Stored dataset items
BEGIN

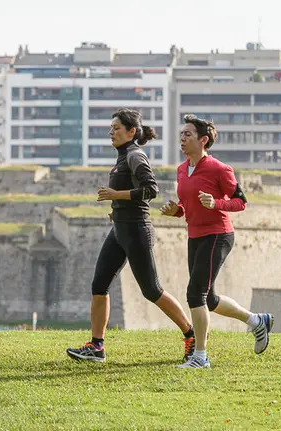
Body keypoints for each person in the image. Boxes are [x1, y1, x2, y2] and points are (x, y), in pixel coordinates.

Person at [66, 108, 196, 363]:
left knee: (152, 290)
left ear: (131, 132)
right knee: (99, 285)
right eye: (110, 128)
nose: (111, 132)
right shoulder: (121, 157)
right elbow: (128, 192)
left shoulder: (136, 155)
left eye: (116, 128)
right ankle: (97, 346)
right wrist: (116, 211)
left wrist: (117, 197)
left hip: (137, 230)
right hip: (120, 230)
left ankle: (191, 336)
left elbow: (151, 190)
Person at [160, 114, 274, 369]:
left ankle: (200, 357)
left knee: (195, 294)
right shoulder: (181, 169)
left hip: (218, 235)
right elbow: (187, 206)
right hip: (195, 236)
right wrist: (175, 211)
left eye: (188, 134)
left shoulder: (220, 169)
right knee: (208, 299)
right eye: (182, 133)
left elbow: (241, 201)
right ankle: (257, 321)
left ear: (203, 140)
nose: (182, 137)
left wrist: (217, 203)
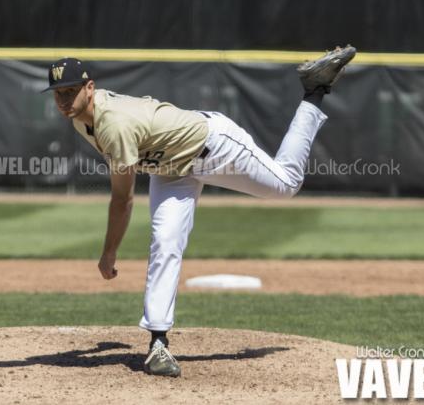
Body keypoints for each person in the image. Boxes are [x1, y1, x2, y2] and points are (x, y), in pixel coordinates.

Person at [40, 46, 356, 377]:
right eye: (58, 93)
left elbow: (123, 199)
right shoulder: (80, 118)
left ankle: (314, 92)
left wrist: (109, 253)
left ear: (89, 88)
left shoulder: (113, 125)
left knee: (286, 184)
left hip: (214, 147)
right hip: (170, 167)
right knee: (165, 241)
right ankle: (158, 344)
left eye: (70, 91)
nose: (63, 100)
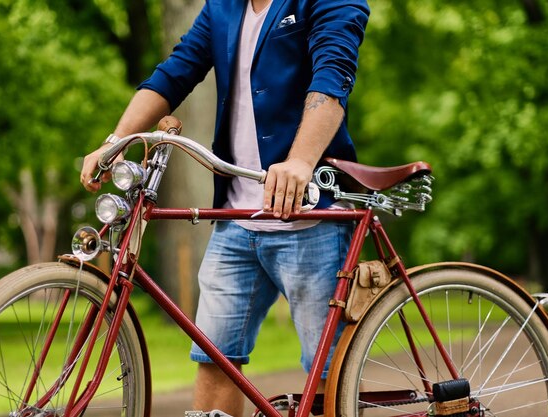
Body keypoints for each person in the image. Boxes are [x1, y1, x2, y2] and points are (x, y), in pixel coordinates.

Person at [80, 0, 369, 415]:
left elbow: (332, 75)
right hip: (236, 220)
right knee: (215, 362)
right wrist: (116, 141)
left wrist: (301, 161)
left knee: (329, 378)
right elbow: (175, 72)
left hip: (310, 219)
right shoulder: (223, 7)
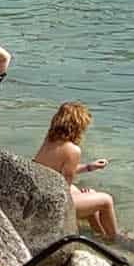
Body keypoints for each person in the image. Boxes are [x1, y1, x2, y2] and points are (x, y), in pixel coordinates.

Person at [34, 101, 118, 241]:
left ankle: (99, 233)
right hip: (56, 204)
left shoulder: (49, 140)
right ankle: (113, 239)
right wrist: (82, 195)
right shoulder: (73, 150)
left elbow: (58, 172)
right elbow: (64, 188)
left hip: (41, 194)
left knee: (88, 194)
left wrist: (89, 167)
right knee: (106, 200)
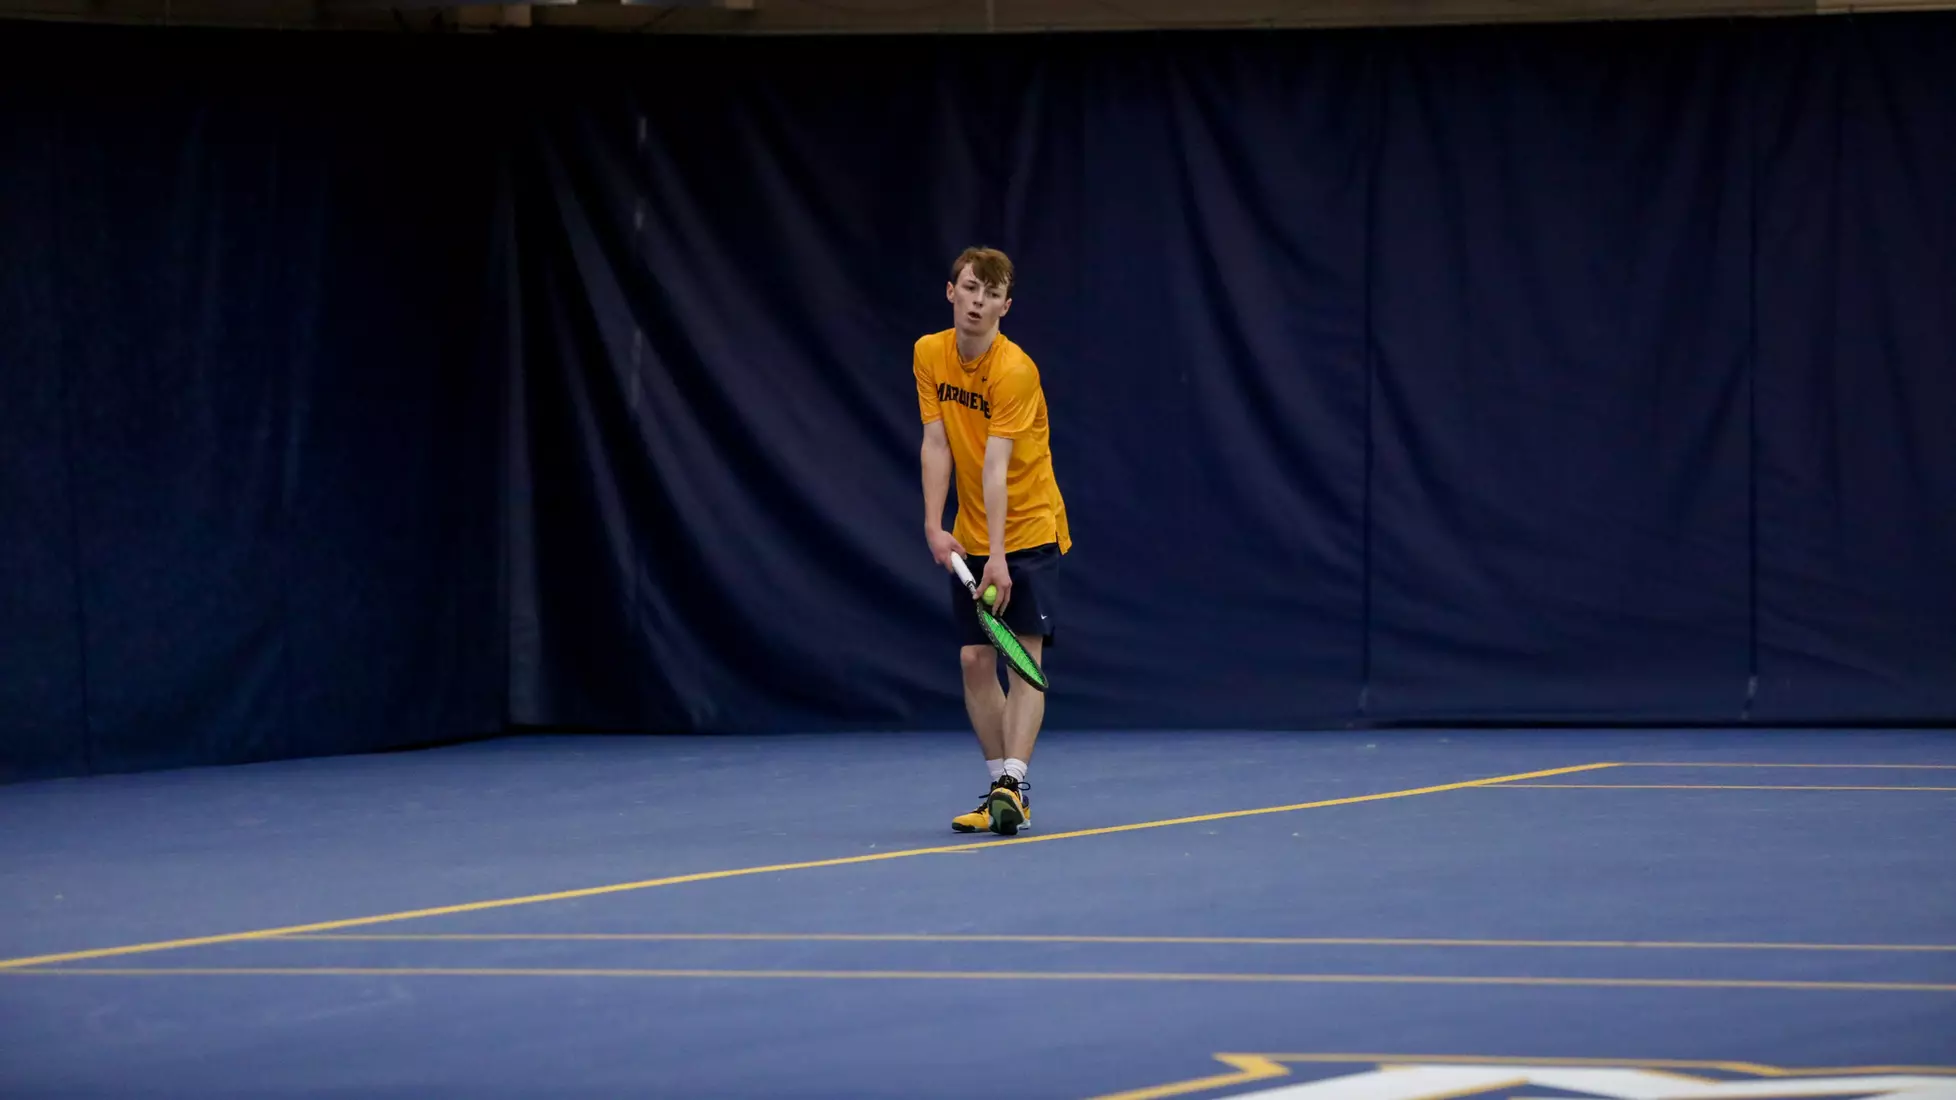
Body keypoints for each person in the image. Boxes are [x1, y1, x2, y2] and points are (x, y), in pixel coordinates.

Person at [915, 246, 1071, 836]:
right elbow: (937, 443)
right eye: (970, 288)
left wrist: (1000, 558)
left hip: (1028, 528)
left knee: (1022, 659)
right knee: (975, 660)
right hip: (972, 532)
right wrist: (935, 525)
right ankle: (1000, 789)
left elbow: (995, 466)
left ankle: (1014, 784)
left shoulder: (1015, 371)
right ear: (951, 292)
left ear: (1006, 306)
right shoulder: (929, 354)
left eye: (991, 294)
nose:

END

■ Goal of the exercise ■
Could you reproduce the entries verbatim, leaving out all pictures?

■ Solution ■
Body keypoints for each person in the image. Boxes are [x1, y1, x2, y2] and points are (x, y), in pixel coordinates.

Person at [66, 108, 196, 363]:
left knee: (152, 290)
left ear: (131, 132)
right knee: (99, 285)
right eye: (110, 128)
nose: (111, 132)
right shoulder: (121, 157)
right elbow: (128, 192)
left shoulder: (136, 155)
left eye: (116, 128)
right ankle: (97, 346)
right wrist: (116, 211)
left wrist: (117, 197)
left hip: (137, 230)
right hip: (120, 230)
left ankle: (191, 336)
left elbow: (151, 190)
Person at [160, 114, 274, 369]:
left ankle: (200, 357)
left knee: (195, 294)
right shoulder: (181, 169)
left hip: (218, 235)
right elbow: (187, 206)
right hip: (195, 236)
right wrist: (175, 211)
left eye: (188, 134)
left shoulder: (220, 169)
right knee: (208, 299)
right eye: (182, 133)
left elbow: (241, 201)
right ankle: (257, 321)
left ear: (203, 140)
nose: (182, 137)
left wrist: (217, 203)
Body keypoints for each person in the image. Boxes are [x1, y1, x2, y2] and points are (x, y), in pixel coordinates.

Person at [40, 46, 356, 377]:
right eye: (58, 93)
left elbow: (123, 199)
right shoulder: (80, 118)
left ankle: (314, 92)
left wrist: (109, 253)
left ear: (89, 88)
left shoulder: (113, 125)
left knee: (286, 184)
left hip: (214, 147)
right hip: (170, 167)
right knee: (165, 241)
right ankle: (158, 344)
left eye: (70, 91)
nose: (63, 100)
Body keypoints for each person in the image. Boxes are [x1, y1, x2, y2] and points are (x, y), in pixel coordinates.

Person at [80, 0, 369, 415]:
left elbow: (332, 75)
right hip: (236, 220)
right knee: (215, 362)
right wrist: (116, 141)
left wrist: (301, 161)
left knee: (329, 378)
right elbow: (175, 72)
left hip: (310, 219)
right shoulder: (223, 7)
Body keypoints for each person in the image. Boxes are [x1, y1, x2, y2] and points are (x, y), in pixel coordinates.

Person at [34, 101, 118, 241]:
left ankle: (99, 233)
right hip: (56, 204)
left shoulder: (49, 140)
right ankle: (113, 239)
right wrist: (82, 195)
right shoulder: (73, 150)
left elbow: (58, 172)
right elbow: (64, 188)
left hip: (41, 194)
left knee: (88, 194)
left wrist: (89, 167)
right knee: (106, 200)
Body keypoints for each person in the image. Boxes are [x1, y1, x2, y2] and points are (x, y), in pixel coordinates.

Person at [915, 246, 1071, 836]:
right elbow: (937, 443)
right eye: (970, 288)
left wrist: (1000, 558)
left hip: (1028, 528)
left knee: (1022, 659)
right knee: (975, 660)
right hip: (972, 532)
right wrist: (935, 525)
right ankle: (1000, 789)
left elbow: (995, 466)
left ankle: (1014, 784)
left shoulder: (1015, 371)
right ear: (951, 292)
left ear: (1006, 306)
right shoulder: (929, 354)
left eye: (991, 294)
nose:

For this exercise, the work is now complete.